* _EXERCISE REQUIREMENTS_:
Copy out the listing in full, exactly as written, but not its pictures.

* _GIVEN INFORMATION_:

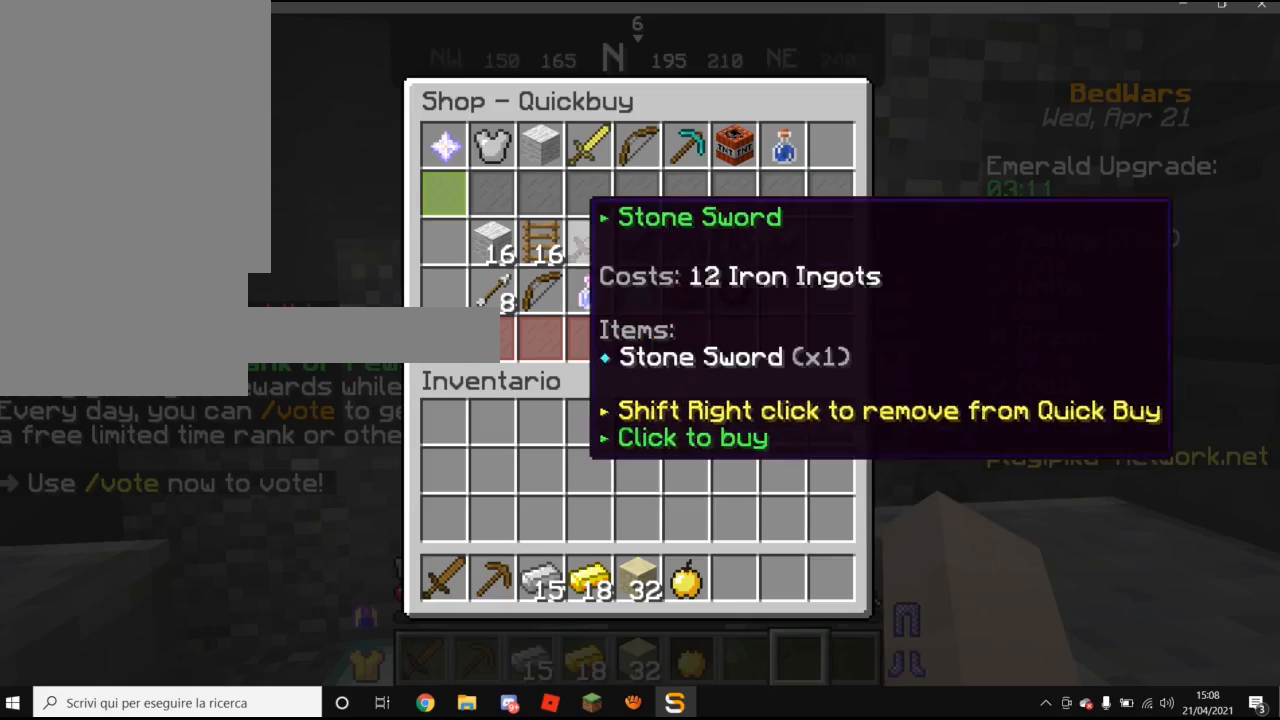
{"keys": [], "mouse": [], "events": []}
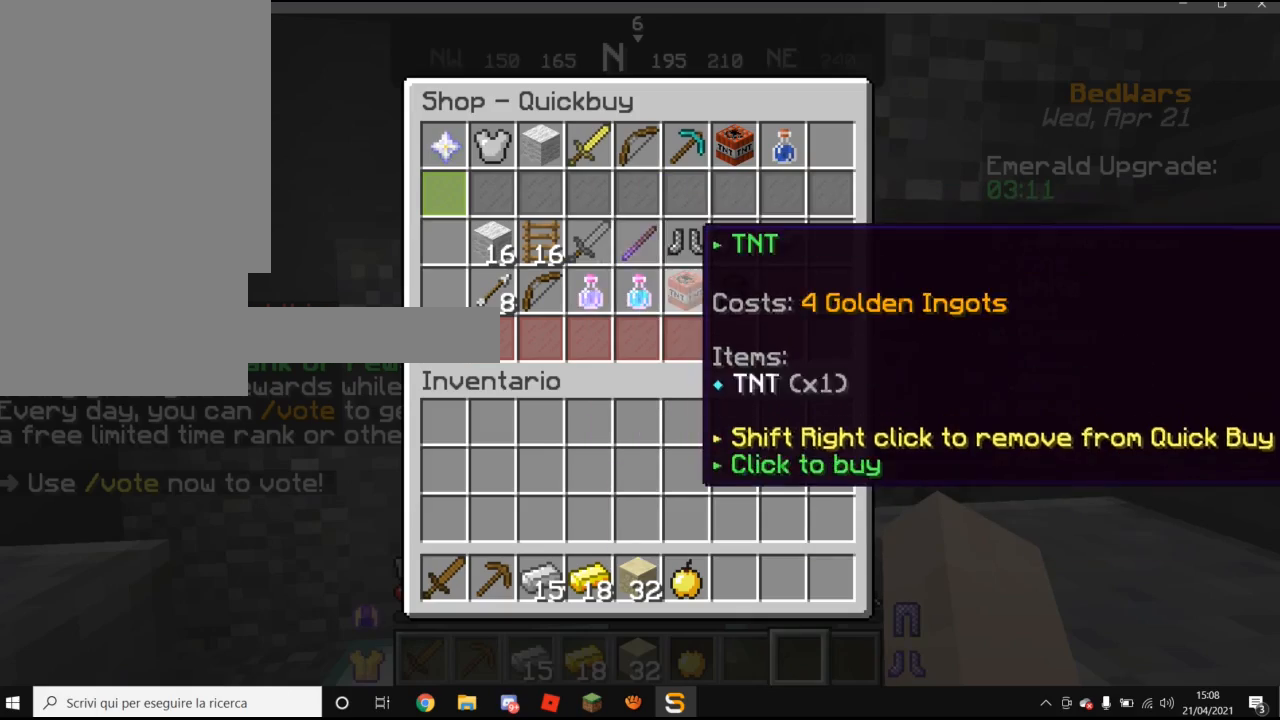
{"keys": [], "mouse": [], "events": []}
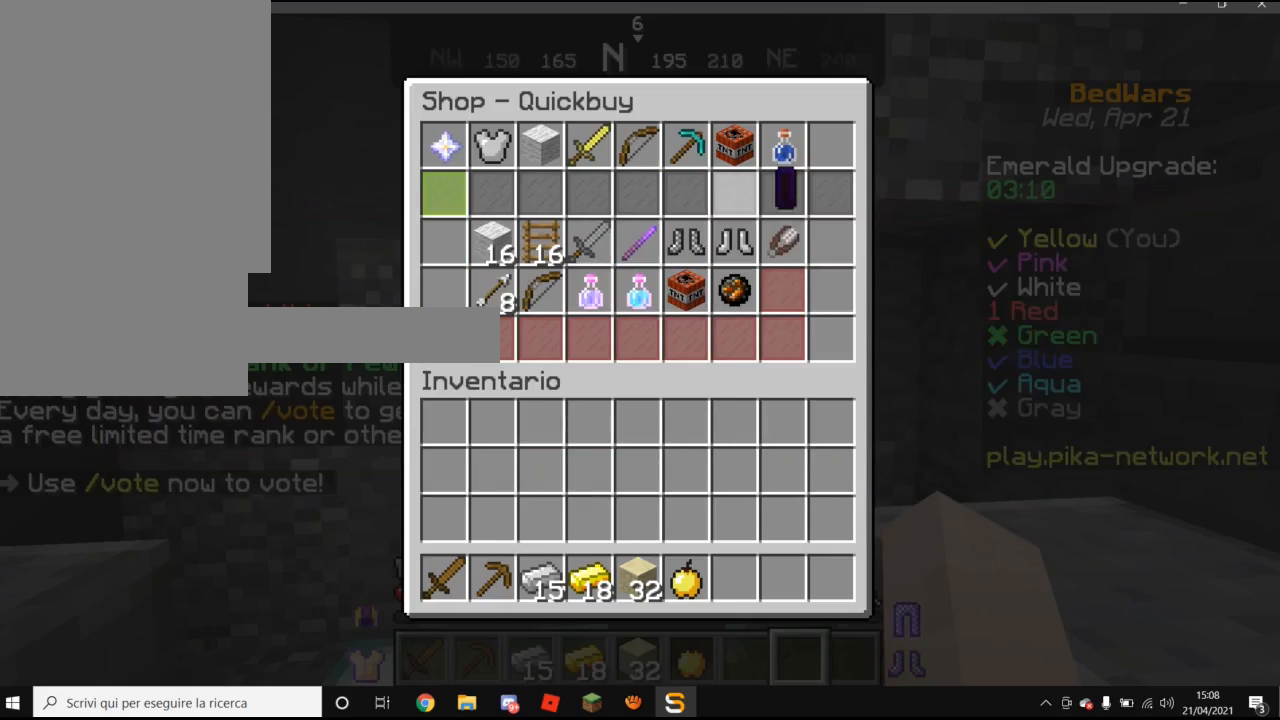
{"keys": [], "mouse": [], "events": []}
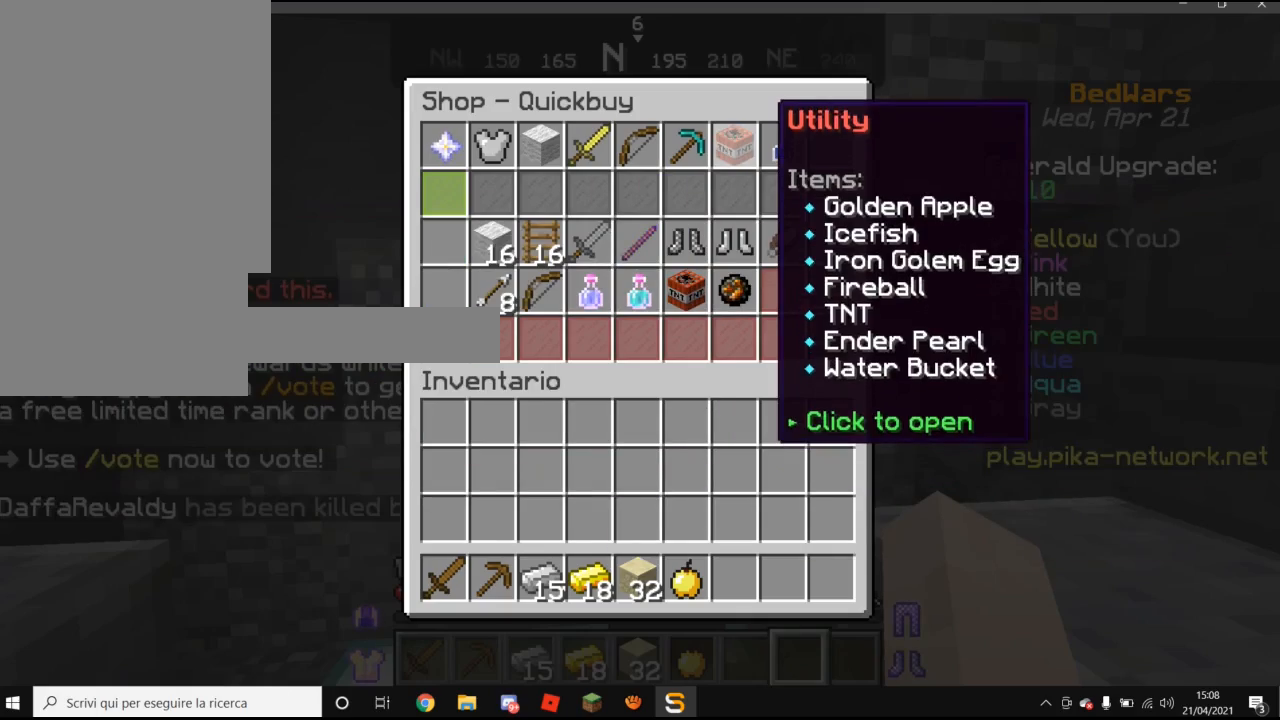
{"keys": [], "mouse": [], "events": []}
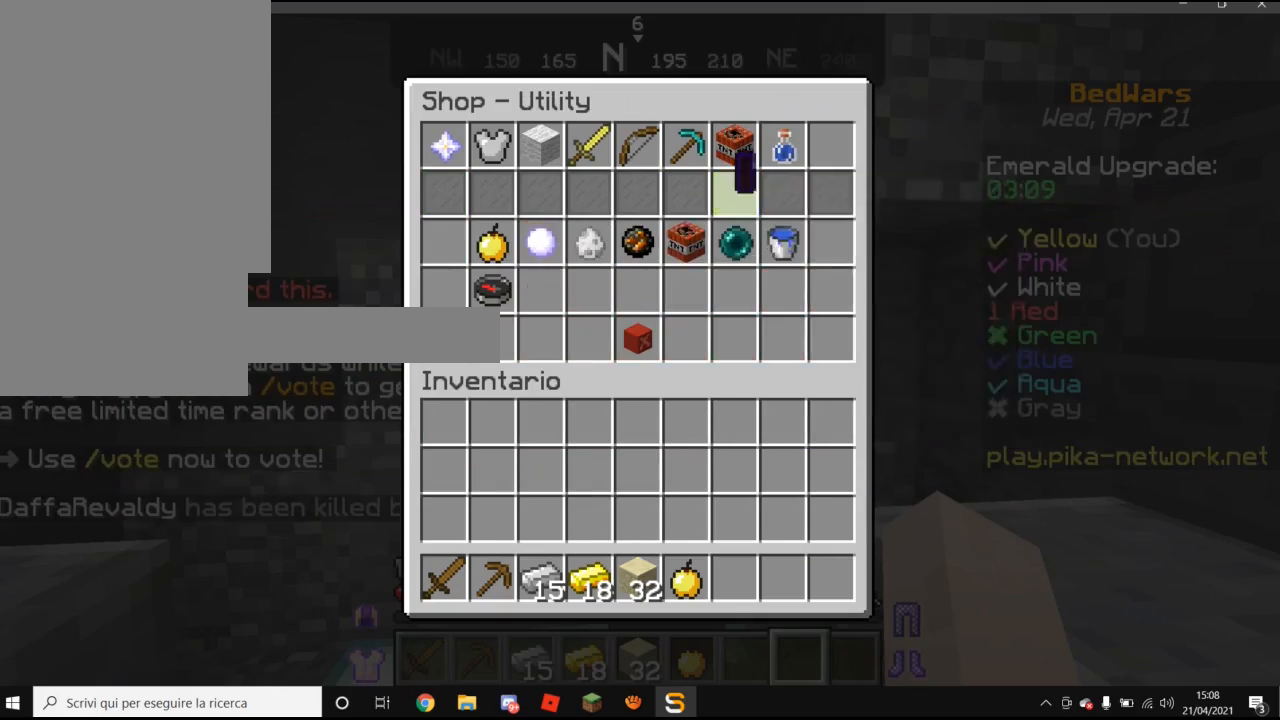
{"keys": [], "mouse": [], "events": []}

* _THE COMPLETED TASK_:
{"keys": [], "mouse": [], "events": []}
{"keys": [], "mouse": [], "events": []}
{"keys": [], "mouse": [], "events": []}
{"keys": [], "mouse": [], "events": []}
{"keys": [], "mouse": [], "events": []}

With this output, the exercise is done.